While I believe (I state this again for clarity) that men and women should have equal access to resources in society and have been designed under Heaven to have equal access to God, that equality doesn’t presuppose or require homogenization. Replacing “him” and “her” with “it” neither elevates women in a social and cultural context nor reflects the true honor of women as originally established by God.

Differences aren’t bad and being different doesn’t mean you are unequal. It can mean that you are special and have a purpose to fulfill that cannot be accomplished by anyone else.

Sometimes only a grandmother can tell you where to find a talmid chacham in her town.

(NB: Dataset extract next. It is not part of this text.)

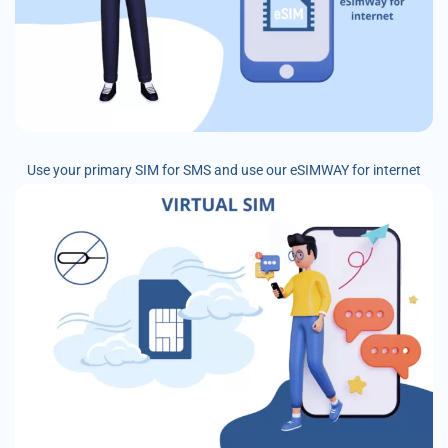
Use your primary SIM for SMS and use our eSIMWAY for internet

5 thoughts on “Grandmother of Valor”

  1. Excellent post, James. I am married to a homeschooling mom, a stay-at-home woman whose career is our eight children. I love the choice our family has made, but I wouldn’t dictate to others that they must follow our example. It is a calling and I could give young couples twenty reasons why the calling my wife has chosen to follow is excellent. But I won’t make it into a law or rule. Meanwhile, those who take 1 Timothy 2 as a new commandment of Torah (“woman, teacheth not but be silent”) are constantly running into contradictions of their belief in religious life. Gifted women in the synagogue and church do end up teaching, whether formally or informally. They write books. They speak. The speak up in study groups and at community events. All the while the no-women people pretend this is consistent with their beliefs. But if we would read the Bible with attention to what it is about, we would not need this charade. Apostolic letters are not new Torah. People need a better method of reading. I have suggested Scot McKnight’s book The Blue Parakeet as a starting place for better understanding. MJ readers may need to bear with McKnight in a few of his statements about the Torah (we shouldn’t expect Christian theologians to understand our POV about Torah in this broken world). But there is much wisdom in his book about avoiding hypocrisy in our reading of the Bible.

  2. Thanks for dropping by, Derek. I agree that there are many different options available to families of faith, including the one you and your wife chose. Occasionally women who work outside the home give stay at home mom’s a tough time, but to be fair, my wife (who stopped working outside the home when our daughter was born but returned to work when all three of our kids started elementary school) has been the victim of a few homeschooling moms who said she failed the needs of our children, so sadly, just about anyone can play the “I’m superior” card. I’m hoping my little missive opens a few hearts in the world of religion.

    I posted this mainly to show that men and women can and are wired and programmed differently by out Creator but that “different” doesn’t mean “inferior”. In a lot of ways, women (most of them, anyway) have a much greater spiritual sensitivity than men. The first person who taught me to look at the Old Testament as “Torah” (sorry, but I can’t think of any other way to say it) was a woman. Suddenly, Abraham and Sarah came alive to me as real human beings rather than just characters in a “Bible story.” That casts the Bible in an entirely different light when you realize that it’s a story about God’s interactions with real people instead of ‘spiritual giants.’

    I’m sure the wisdom of many grandmothers is a great or greater as some of our latter-day sages.

  3. Hi Kittii,

    I tend not to have a lot of time for videos, but I’ve heard of the Women of the Wall and am aware that Orthodox Judaism is struggling with the issue of women desiring to study and take on some of the mitzvot that traditionally have been reserved for men. Messianic Judaism, for the most part, is somewhat more accepting of women in those arenas while Christianity is a “mixed-bag” as far as how to treat women, depending on denomination.